The result should be the line with "1009 341 535" followed by every remaining line of the entries, each reproduced exactly, with nothing else.
___
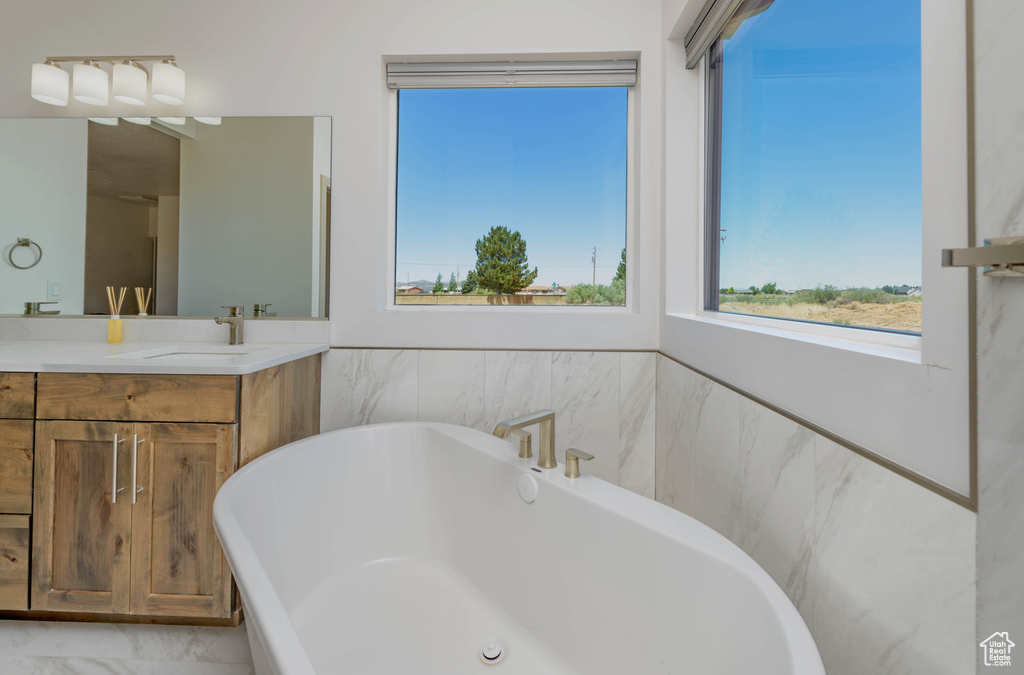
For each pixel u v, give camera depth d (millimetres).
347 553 1711
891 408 749
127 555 1519
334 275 2137
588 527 1213
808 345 978
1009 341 535
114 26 2141
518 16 2084
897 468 725
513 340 2131
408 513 1825
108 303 2166
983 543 570
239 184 2148
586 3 2074
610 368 2111
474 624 1441
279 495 1521
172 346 1953
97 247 2160
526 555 1395
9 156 2164
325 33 2117
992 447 559
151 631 1556
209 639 1522
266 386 1684
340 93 2123
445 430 1794
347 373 2145
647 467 2113
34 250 2170
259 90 2135
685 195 1972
___
## Written solution
1009 341 535
114 26 2141
518 16 2084
897 468 725
513 340 2131
408 513 1825
108 303 2166
983 543 570
239 184 2148
586 3 2074
610 368 2111
474 624 1441
279 495 1521
172 346 1953
97 247 2160
526 555 1395
9 156 2164
325 33 2117
992 447 559
151 631 1556
209 639 1522
266 386 1684
340 93 2123
445 430 1794
347 373 2145
647 467 2113
34 250 2170
259 90 2135
685 195 1972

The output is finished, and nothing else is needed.